Make your own mindfulness mantra.
If just focusing on breathing feels a bit too strange, come up with a phrase to repeat over and over that has meaning for your teen. Use something traditional like “I am peaceful and calm,” or “In this moment, I’m OK,” or try something else that’s meaningful and positive for you, Ehrman says.
Find different ways to be mindful.
If meditation isn’t working for your teen, have them tap into another opportunity to stay connected.

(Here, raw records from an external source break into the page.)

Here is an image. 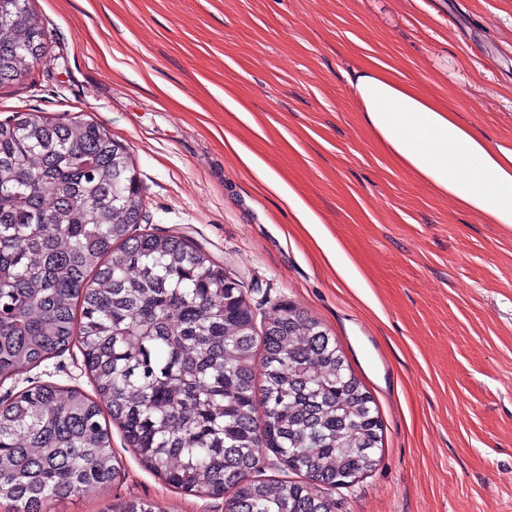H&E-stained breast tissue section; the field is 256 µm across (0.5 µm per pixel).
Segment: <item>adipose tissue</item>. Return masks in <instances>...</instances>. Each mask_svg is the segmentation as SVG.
Returning <instances> with one entry per match:
<instances>
[{
    "label": "adipose tissue",
    "instance_id": "ef3b65f1",
    "mask_svg": "<svg viewBox=\"0 0 512 512\" xmlns=\"http://www.w3.org/2000/svg\"><path fill=\"white\" fill-rule=\"evenodd\" d=\"M350 83L364 128L393 166L486 223L512 229V148L492 142L389 64L369 60L355 69ZM232 149L288 204L309 235L321 240L320 220L293 189L240 144Z\"/></svg>",
    "mask_w": 512,
    "mask_h": 512
}]
</instances>
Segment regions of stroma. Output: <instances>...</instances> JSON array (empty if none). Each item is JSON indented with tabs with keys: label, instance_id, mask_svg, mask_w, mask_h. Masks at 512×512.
<instances>
[{
	"label": "stroma",
	"instance_id": "stroma-1",
	"mask_svg": "<svg viewBox=\"0 0 512 512\" xmlns=\"http://www.w3.org/2000/svg\"><path fill=\"white\" fill-rule=\"evenodd\" d=\"M49 48L0 88V122L38 110L109 129L129 149L143 229L204 248L257 320L283 301L336 338L383 425L378 463L329 490L336 512H512V229L459 209L377 150L349 82L398 66L492 141L512 147V0H31ZM249 112L241 119L224 104ZM292 186L323 244L229 149ZM361 279L343 281L325 249ZM91 391L78 347L0 383ZM109 487L54 512H224L125 448Z\"/></svg>",
	"mask_w": 512,
	"mask_h": 512
}]
</instances>
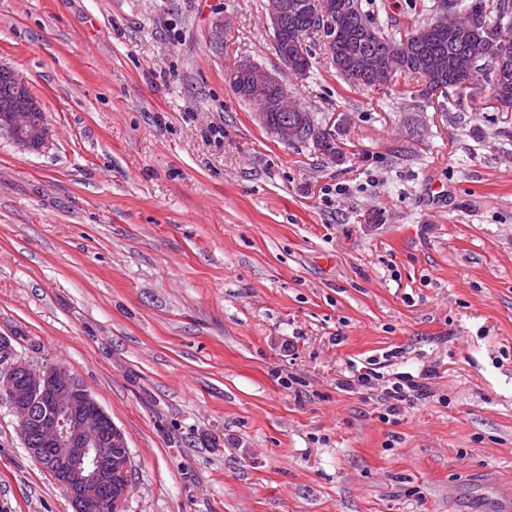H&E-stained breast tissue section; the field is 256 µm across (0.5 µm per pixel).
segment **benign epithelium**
I'll list each match as a JSON object with an SVG mask.
<instances>
[{
	"label": "benign epithelium",
	"mask_w": 512,
	"mask_h": 512,
	"mask_svg": "<svg viewBox=\"0 0 512 512\" xmlns=\"http://www.w3.org/2000/svg\"><path fill=\"white\" fill-rule=\"evenodd\" d=\"M301 7L297 0H269L268 17L274 34H280L288 13ZM320 15L336 28L346 31L345 19L353 10L350 0H319ZM462 13L457 0H438L426 27L454 29L450 21H459ZM372 76V85L388 82L389 67L373 62L364 70L352 69L350 79ZM231 81L248 82L254 96H263L280 85L276 75L249 57L234 60ZM39 102L0 116V136L28 150L31 142L46 145L48 126L31 125L29 111ZM260 124L279 140L294 141L297 126L275 124L271 114L260 108ZM0 404L7 406L17 421V429L31 457L56 471L75 512H88L90 504L105 500L115 508L126 492L129 469L127 441L123 432L85 388L79 379L57 364L33 366L23 361L11 341L0 337Z\"/></svg>",
	"instance_id": "obj_1"
}]
</instances>
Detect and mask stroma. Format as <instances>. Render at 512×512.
Returning <instances> with one entry per match:
<instances>
[{
    "instance_id": "obj_1",
    "label": "stroma",
    "mask_w": 512,
    "mask_h": 512,
    "mask_svg": "<svg viewBox=\"0 0 512 512\" xmlns=\"http://www.w3.org/2000/svg\"><path fill=\"white\" fill-rule=\"evenodd\" d=\"M268 0H0L48 145L0 138V336L128 442L118 512H495L512 494V108L295 77ZM433 0H362L399 30ZM274 73L344 158L285 144ZM224 131L214 139L211 127ZM375 363L374 389H339ZM428 395L381 419L389 381ZM0 512H74L0 405ZM229 76L231 82L236 79L247 80L253 96H263L277 88L281 83L276 75L256 63L250 57H239L234 60ZM301 111L296 112H282L279 109V112H267L263 108H259L257 110L256 116L260 124L272 135L277 137L279 140L289 143L293 142L296 133H297V126L295 125H285V124H275L274 122H293L297 123L299 120V113ZM273 121H272V120Z\"/></svg>"
}]
</instances>
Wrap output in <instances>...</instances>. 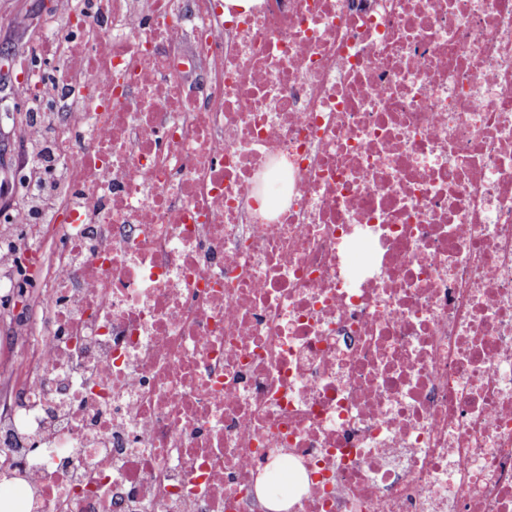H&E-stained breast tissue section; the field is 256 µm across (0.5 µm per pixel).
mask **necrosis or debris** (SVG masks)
<instances>
[{
    "label": "necrosis or debris",
    "mask_w": 512,
    "mask_h": 512,
    "mask_svg": "<svg viewBox=\"0 0 512 512\" xmlns=\"http://www.w3.org/2000/svg\"><path fill=\"white\" fill-rule=\"evenodd\" d=\"M55 13L0 512H512V0Z\"/></svg>",
    "instance_id": "obj_1"
}]
</instances>
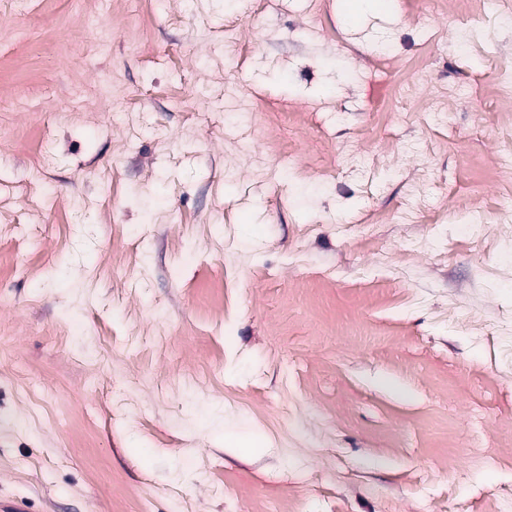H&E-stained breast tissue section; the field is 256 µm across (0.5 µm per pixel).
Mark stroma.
Here are the masks:
<instances>
[{
    "instance_id": "obj_1",
    "label": "stroma",
    "mask_w": 512,
    "mask_h": 512,
    "mask_svg": "<svg viewBox=\"0 0 512 512\" xmlns=\"http://www.w3.org/2000/svg\"><path fill=\"white\" fill-rule=\"evenodd\" d=\"M346 2L0 0V500L512 512V25ZM387 7L388 3L385 0H352L348 2L345 15L349 23L355 24L363 14L370 11H385Z\"/></svg>"
}]
</instances>
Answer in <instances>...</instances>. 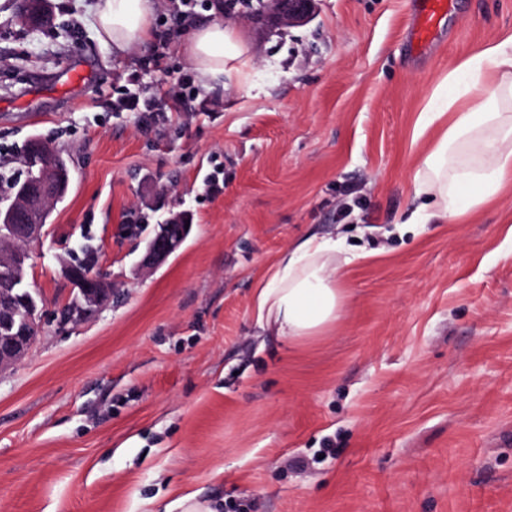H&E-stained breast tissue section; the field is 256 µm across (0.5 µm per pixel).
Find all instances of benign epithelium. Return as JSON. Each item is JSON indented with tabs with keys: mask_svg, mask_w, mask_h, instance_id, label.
<instances>
[{
	"mask_svg": "<svg viewBox=\"0 0 512 512\" xmlns=\"http://www.w3.org/2000/svg\"><path fill=\"white\" fill-rule=\"evenodd\" d=\"M315 0H268L267 19L275 25H300L314 14ZM19 7L29 18L40 21L50 16L48 0H19ZM45 158L43 166L35 169L36 176L24 178L26 189L22 206L5 216L0 225V237L8 234L6 241L32 243L44 233L45 219L49 207L65 194L68 168L57 161L56 155L42 145ZM190 220L187 213L177 214L165 223L157 225L154 234L147 240L140 267L152 271L164 264L184 243ZM112 301V284L101 273L88 275L87 284L77 289V297L67 305L66 320L79 322L91 311ZM15 329L14 322H5L0 334V372L18 363L31 348L39 328V305L25 299V312Z\"/></svg>",
	"mask_w": 512,
	"mask_h": 512,
	"instance_id": "7a95c632",
	"label": "benign epithelium"
}]
</instances>
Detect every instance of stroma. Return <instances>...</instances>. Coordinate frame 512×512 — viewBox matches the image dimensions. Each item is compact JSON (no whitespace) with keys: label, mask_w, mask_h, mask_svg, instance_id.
I'll return each mask as SVG.
<instances>
[{"label":"stroma","mask_w":512,"mask_h":512,"mask_svg":"<svg viewBox=\"0 0 512 512\" xmlns=\"http://www.w3.org/2000/svg\"><path fill=\"white\" fill-rule=\"evenodd\" d=\"M174 0L146 47L94 29L95 0H51L38 33L0 0V167L33 137L70 185L29 248L41 302L28 355L0 374V512H512V188L479 214L402 224L435 130L414 139L439 79L512 34V0H455L427 53L414 0H317L267 29L257 0H204L249 63L188 111H118L128 88L194 76ZM81 70L70 83L67 68ZM192 219L160 268L128 220ZM340 234L355 259L323 335L257 327L254 294L282 251ZM108 306L63 323L82 245Z\"/></svg>","instance_id":"obj_1"}]
</instances>
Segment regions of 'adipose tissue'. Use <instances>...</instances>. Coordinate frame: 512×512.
<instances>
[{
	"label": "adipose tissue",
	"instance_id": "obj_1",
	"mask_svg": "<svg viewBox=\"0 0 512 512\" xmlns=\"http://www.w3.org/2000/svg\"><path fill=\"white\" fill-rule=\"evenodd\" d=\"M155 0H97L99 40L123 52L152 37ZM246 53L235 35L214 23L197 28L185 49L203 82L220 81L226 67ZM443 130L414 174L415 193L427 196L407 221H453L479 212L512 183V35L492 42L445 74L421 111L415 138L435 124ZM333 238L302 239L282 252L257 290L259 328L291 340L322 335L340 317Z\"/></svg>",
	"mask_w": 512,
	"mask_h": 512
}]
</instances>
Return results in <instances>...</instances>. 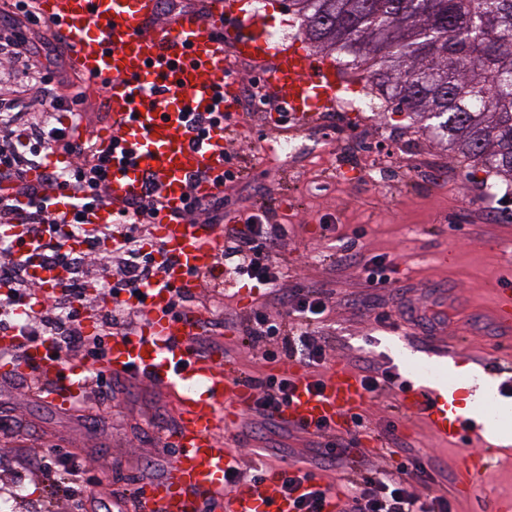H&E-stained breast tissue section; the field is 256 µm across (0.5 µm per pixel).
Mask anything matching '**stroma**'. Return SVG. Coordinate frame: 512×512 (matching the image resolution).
I'll use <instances>...</instances> for the list:
<instances>
[{"label": "stroma", "instance_id": "1", "mask_svg": "<svg viewBox=\"0 0 512 512\" xmlns=\"http://www.w3.org/2000/svg\"><path fill=\"white\" fill-rule=\"evenodd\" d=\"M258 3L280 42L301 44L288 0H247L246 11ZM27 50L9 77L16 98L33 91V62L64 71L63 95L82 91L66 43L49 51L35 34ZM231 73L239 80L236 110L247 120L227 136L224 221L217 231L240 230L254 213L279 225L282 293L312 285L328 290L327 310L313 327L331 337L332 347L316 375L366 357L400 383L454 385L458 379L449 366L469 364L475 377L501 385L499 401L512 403L503 388L512 381V333L494 314L498 295L512 292V183L449 152L406 114L370 108L367 79L353 80L340 94L352 111L286 120L249 100L257 65L235 57ZM286 140L294 153L280 152ZM342 254L356 256V263L331 270L330 259ZM376 262L382 269L374 281L365 268ZM267 294V286L254 280L225 283L220 296L205 283L191 303L201 336L222 351L235 376L306 369L295 360L270 358L277 342L246 344L245 326L271 311ZM382 311L394 313V323L377 322ZM4 365L0 358V506L6 512H71L70 501L47 477L62 468L52 453L57 446L78 455L89 491L133 493L163 479L174 459L168 435L178 415L162 390L119 376L110 398L89 391L84 411L71 413L29 392L28 380ZM361 416V425L346 423L339 433L353 439L364 471L400 463V456L385 451L394 431L451 473L455 512H490L498 496L512 493V452L495 459L485 483L469 485L460 473L468 448L440 440L422 416L406 412L398 386L371 396ZM254 420L247 410L232 421L226 448L244 470L286 466L279 454H257Z\"/></svg>", "mask_w": 512, "mask_h": 512}]
</instances>
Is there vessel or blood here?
<instances>
[{
    "instance_id": "obj_1",
    "label": "vessel or blood",
    "mask_w": 512,
    "mask_h": 512,
    "mask_svg": "<svg viewBox=\"0 0 512 512\" xmlns=\"http://www.w3.org/2000/svg\"><path fill=\"white\" fill-rule=\"evenodd\" d=\"M38 9L68 38L87 87L105 91L106 123L93 136L111 158L110 205L88 212L87 222H110L125 203L148 192L159 207L153 237L164 273L143 290L140 329L114 332L104 361L107 372L148 379L178 406L172 434L176 456L162 481L139 492L136 512H197L202 498L224 512H295L296 496L281 492L275 470L259 482L240 484L232 495L224 493V475L235 463L224 446L228 419L250 406L252 393L222 362L199 353L198 316L173 312L174 291L193 289L194 274L212 270L224 248L223 235L210 225L189 224L175 214L188 192L209 196L224 190V127L216 125L198 139L190 116L233 105L237 81L228 53L258 63L272 57L264 75L278 105L297 119L334 107L342 89L336 69L313 68L307 54L274 44L261 19L225 10L224 0H208L205 13L187 11L160 25L154 21L157 0H40ZM199 173L207 174V181L189 185V177ZM20 253L30 258L38 288H57V270L36 261L30 243H22ZM0 349L15 351L17 373L47 384L56 404L74 406L86 389L85 367L58 357L51 342L24 345L17 336L4 335ZM291 379L292 399L279 414L289 425L311 430L336 425L370 397L360 378L340 366L318 389L305 374ZM400 402L407 412L423 414L448 444L482 449V456L466 459L464 474L473 485L487 478L500 447L489 443L484 424L458 413L454 389H405Z\"/></svg>"
}]
</instances>
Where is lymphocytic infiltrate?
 <instances>
[{"mask_svg":"<svg viewBox=\"0 0 512 512\" xmlns=\"http://www.w3.org/2000/svg\"><path fill=\"white\" fill-rule=\"evenodd\" d=\"M58 72H39L37 92L31 101L18 103L0 97V329L8 327L15 312H22L28 330L26 342L49 341L57 348L93 358L95 365L88 377L100 396L112 393V379L97 364L107 356L105 339L125 328V296L141 292L157 280L163 269L152 253L143 249L142 227L151 223L157 210L151 197L129 202L114 224L87 226L86 212L107 206V156L97 149L93 139L71 141L66 129L51 121L54 111L63 109L76 119L85 117V97L74 94L61 97L50 87L62 84ZM64 149L74 155V164L63 171H52L46 179L65 191L76 202L74 210H52L41 193L40 184L31 182L27 173L39 167L49 153ZM28 198L25 213H17L16 197ZM21 223L36 241L43 264L60 267L67 277L57 291L39 295L28 276V264L19 256L14 236L5 232L13 223ZM279 234L250 215L239 236L227 239L220 257L234 280L251 279L270 288L271 300H278L276 286L283 276L278 262ZM97 274L101 286L98 295L87 296L81 282ZM321 288L297 289L288 304L297 315L294 325L257 316L247 331L251 341L263 342L281 337L282 351L308 367L322 365L327 356L328 340L312 330L311 323L325 310ZM99 312V332L89 335L83 322L90 308ZM246 384L253 391L254 410L266 420L275 419L287 404L293 383L288 375L249 376ZM306 445L315 460L343 468L349 456L346 440L332 433L329 425L311 430ZM406 461L396 469L369 477L351 471L345 478L344 512H453L448 496L449 478L433 457L419 454L407 443L397 442ZM438 488L430 501H422L411 484L412 479ZM282 489L297 493L296 512H324L327 490L314 482L312 470L295 467L283 473Z\"/></svg>","mask_w":512,"mask_h":512,"instance_id":"lymphocytic-infiltrate-1","label":"lymphocytic infiltrate"}]
</instances>
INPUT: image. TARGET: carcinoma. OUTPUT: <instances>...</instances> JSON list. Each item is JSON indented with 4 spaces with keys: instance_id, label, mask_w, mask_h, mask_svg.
<instances>
[{
    "instance_id": "carcinoma-1",
    "label": "carcinoma",
    "mask_w": 512,
    "mask_h": 512,
    "mask_svg": "<svg viewBox=\"0 0 512 512\" xmlns=\"http://www.w3.org/2000/svg\"><path fill=\"white\" fill-rule=\"evenodd\" d=\"M304 40L512 182V0H288Z\"/></svg>"
}]
</instances>
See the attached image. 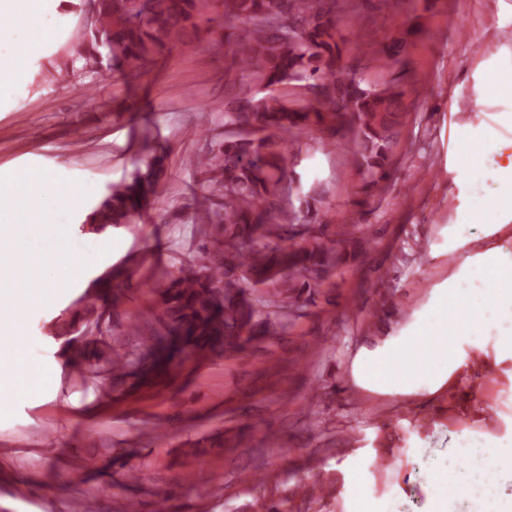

“Mindfulness—attending to the present moment with curiosity and kindness—can be practiced formally, and it can also be a way of being throughout the day,” Beach says. “Mindful coloring with mandalas or intricate patterns can be soothing when done with full attention. Or you could experiment with mindful eating, really paying attention to the food as you prepare it and eat it. If your teen is getting outside and going for walks, they could try mindful walking—leave the earbuds at home and just walk outside and notice the smells and sounds and sensations of the outdoors.”
As long as it’s something positive—and something they love to do—it could be the perfect way for them to build a mindfulness practice that can work for them.